A discount, if it stems from benign reasons like a weak market or sector, can make a dividend stock quite appealing. It increases the yield and allows you to take advantage of the recovery-based returns. Additionally, if you already have such stocks in your portfolio, you can improve the overall yield by doubling up on them when they are discounted.
A mortgage company
MCAN Mortgage (TSX:MKP) is a relatively small mortgage company with a small-cap stock. The company primarily caters to residential customers and offers a range of custom mortgage solutions. While it’s usually considered for its dividends, the stock also experienced a decent bull run in 2024 and rose by about 17%. However, the trajectory has shifted.
The stock has recently taken a nose-dive and has fallen over 5% in a little over a week. This has pushed the yield slightly, but if the trend continues, the yield might be significantly beefed up. It currently stands at 8.3%, which is already a mouthwatering number. Other endorsements for this stock’s dividends are its rock-solid payout ratio and healthy payout history.
A royalties company
Energy stocks aren’t having the best of times right now, and this applies to non-conventional energy companies like Freehold Royalties (TSX:FRU). The company has a portfolio of mainly energy and, to a lesser extent, mineral properties in North America, including 6.1 million gross acres in Canada and 1.2 million gross drilling acres in the United States. The portfolio leans heavily towards oil.
This is one reason the stock has experienced a slump and has fallen over 11.8% from its yearly peak. This has made the stock attractive on two fronts—valuation and yield. It’s trading at a price-to-earnings ratio of 14.9 and offering a juicy yield of around 8.2%. The payout ratio of the stock is not very healthy per se, but compared to this ratio in the past years, it’s relatively stable.
A manufacturing company
Markham-based Exco Technologies (TSX:XTC) offers innovative technologies and solutions to two industries: die-cast and automotive manufacturers. The company portfolio includes several brands specializing in automotive protection and storage, trim, tooling solutions, etc.

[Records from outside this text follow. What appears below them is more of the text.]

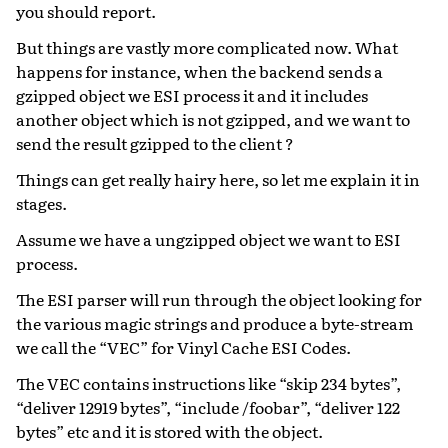
you should report.
But things are vastly more complicated now. What
happens for instance, when the backend sends a
gzipped object we ESI process it and it includes
another object which is not gzipped, and we want to
send the result gzipped to the client ?
Things can get really hairy here, so let me explain it in
stages.
Assume we have a ungzipped object we want to ESI
process.
The ESI parser will run through the object looking for
the various magic strings and produce a byte-stream
we call the “VEC” for Vinyl Cache ESI Codes.
The VEC contains instructions like “skip 234 bytes”,
“deliver 12919 bytes”, “include /foobar”, “deliver 122
bytes” etc and it is stored with the object.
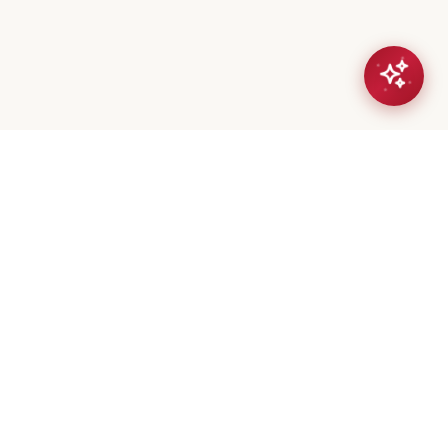
eta Mistry
er / Broker
(647) 544-7000
geeta@royalerealty.ca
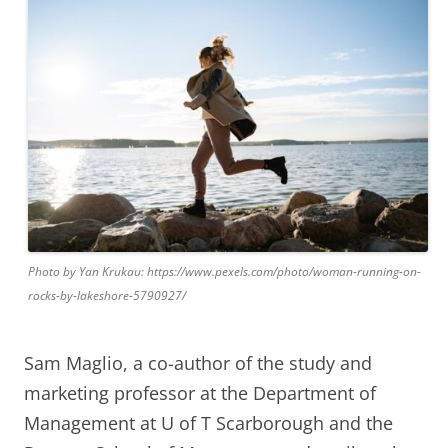
Photo by Yan Krukau: https://www.pexels.com/photo/woman-running-on-
rocks-by-lakeshore-5790927/
Sam Maglio, a co-author of the study and
marketing professor at the Department of
Management at U of T Scarborough and the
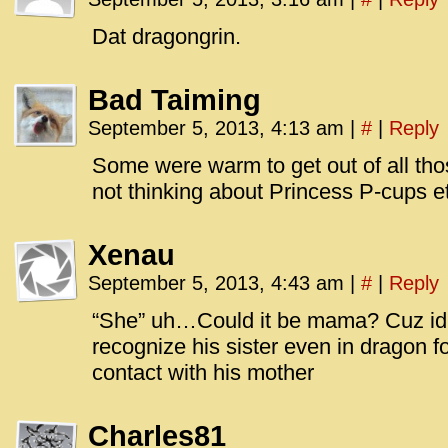
id=UA-
<script
Dat dragongrin.
window.
functi
Bad Taiming
gtag(‘j
September 5, 2013, 4:13 am
|
#
|
Reply
gtag(‘c
</scrip
Some were warm to get out of all thos
not thinking about Princess P-cups e
Xenau
September 5, 2013, 4:43 am
|
#
|
Reply
“She” uh…Could it be mama? Cuz id 
recognize his sister even in dragon 
contact with his mother
Charles81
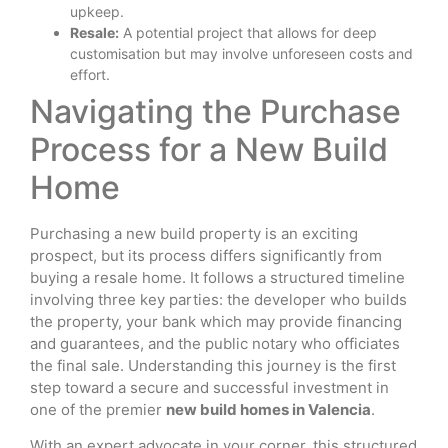
upkeep.
Resale:
A potential project that allows for deep
customisation but may involve unforeseen costs and
effort.
Navigating the Purchase
Process for a New Build
Home
Purchasing a new build property is an exciting
prospect, but its process differs significantly from
buying a resale home. It follows a structured timeline
involving three key parties: the developer who builds
the property, your bank which may provide financing
and guarantees, and the public notary who officiates
the final sale. Understanding this journey is the first
step toward a secure and successful investment in
one of the premier
new build homes in Valencia
.
With an expert advocate in your corner, this structured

The stock had a decent year but started falling in the last few months. Currently, it’s trading at an 11% discount from its yearly peak. This has augmented its yield by a small margin and pushed it to 5.3%. The payout ratio is relatively healthy as well. Also, the company has recently posted solid earnings, indicating the financial viability of its dividends.
Foolish takeaway
The three stocks offer healthy dividends and solid yields. Solid financial numbers and payout ratios back the dividends of the two companies, and all three have relatively stable dividend histories. Adding to your existing pool of these stocks can help you enhance the potential of your passive-income portfolio.